One of the hardest realities of painful seasons is not having immediate answers. People naturally ask why a season has come, how long it will last, and what God is doing through it all.

Faith is not the absence of questions. Faith is continuing to trust God while questions remain unanswered.

Difficult Seasons Require an Eternal Perspective

Paul writes in Romans 8:18 that the sufferings of this present time are not worth comparing with the glory that will one day be revealed.

Paul understood suffering personally. He experienced persecution, imprisonment, rejection, hunger, and physical pain. Yet he viewed present suffering through the lens of eternity.

Pain has a way of narrowing perspective. Difficult seasons can convince people that things will never improve and that hope is gone.

But Revelation 21 reminds believers that a day is coming when there will be no more death, mourning, crying, or pain.

Christians grieve differently because Christians hope differently.

The resurrection changes how believers endure suffering. Because Christ rose from the grave, suffering is temporary, death is defeated, and God’s promises remain secure.

How Do We Deal With Tough Seasons Biblically?

Bring Your Pain Honestly to God

The Psalms are filled with honest prayers. David did not pretend everything was fine.

Biblical faith is not emotional denial. Scripture contains lament, grief, tears, questions, and cries for help. God is not intimidated by honest prayers.

Some believers mistakenly think spiritual maturity means never struggling emotionally, but God invites His people to come honestly before Him.

Remain Faithful in Small Daily Obedience

One of the greatest dangers during difficult seasons is spiritual drift.

People slowly stop praying, gathering with believers, reading Scripture, serving, and worshiping.

Galatians 6:9 reminds believers not to grow tired of doing good because there will be a harvest in due season if they do not give up.

Faithfulness during hardship often looks ordinary. It looks like opening the Bible when discouraged, praying when exhausted, worshiping while grieving, and obeying God without immediate results.

Those small acts of obedience matter deeply.

Refuse Bitterness

Pain can either soften a heart toward God or harden it against Him.

Some people survive difficult seasons externally while becoming bitter internally. Bitterness poisons relationships, steals joy, distorts perspective, and isolates people spiritually and emotionally.

Lean Into the Body of Christ

Pain often makes isolation feel attractive, but isolation is dangerous.

God designed the church to help carry burdens, encourage one another, pray for one another, and strengthen one another.

Sometimes God’s grace arrives through the encouragement and presence of other believers.

Continue Trusting God Even When Feelings Fluctuate

Faith is not sustained by emotion alone.

There will be days when prayers feel weak, worship feels difficult, and emotions feel unstable. But the believer’s security rests in God’s character, not emotional consistency..

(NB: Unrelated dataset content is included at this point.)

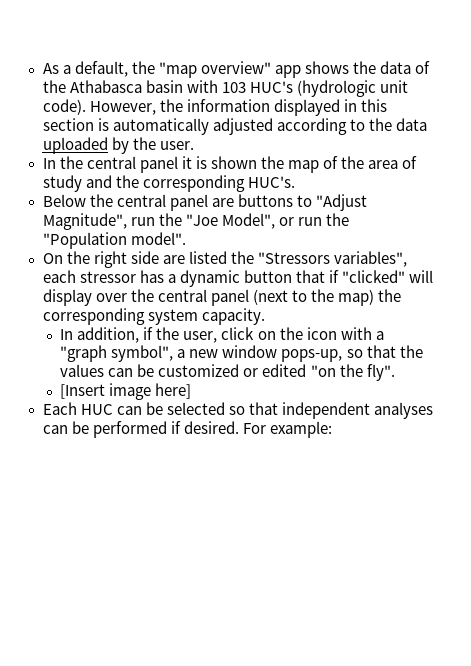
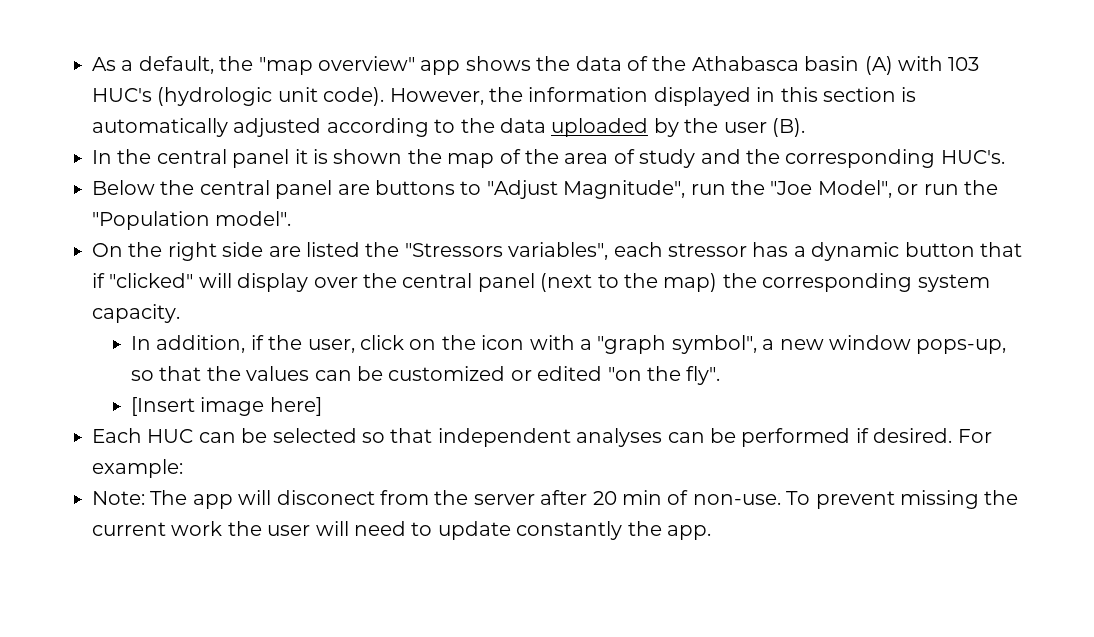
(183, 86) none -> [864,56,893,75] (A)
[159,141,194,150] user. -> [723,118,805,137] user (B).
(332, 429) none -> [92,490,1019,509] [92,521,711,540] // Note: The app will disconect from the server after 20 min of non-use. To prevent missing the current work the user will need to update constantly the app.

Habakkuk 3:17–18 gives one of the clearest pictures of enduring faith in Scripture. Even though the crops had failed, the fields were empty, and financial devastation surrounded him, Habakkuk still declared that he would rejoice in the God of his salvation.

Anyone can praise God when life feels stable. Worship during painful seasons reveals genuine trust in God.

Many people are walking through exhausting seasons right now. Some are carrying grief, battling fear, facing uncertainty, waiting on God, and trying to hold onto hope.

Do not believe the lie that God has abandoned you.

He is still present. He is still working. He is still faithful.

This season may be painful, but it is not pointless. And if you belong to Christ, this season will not have the final word.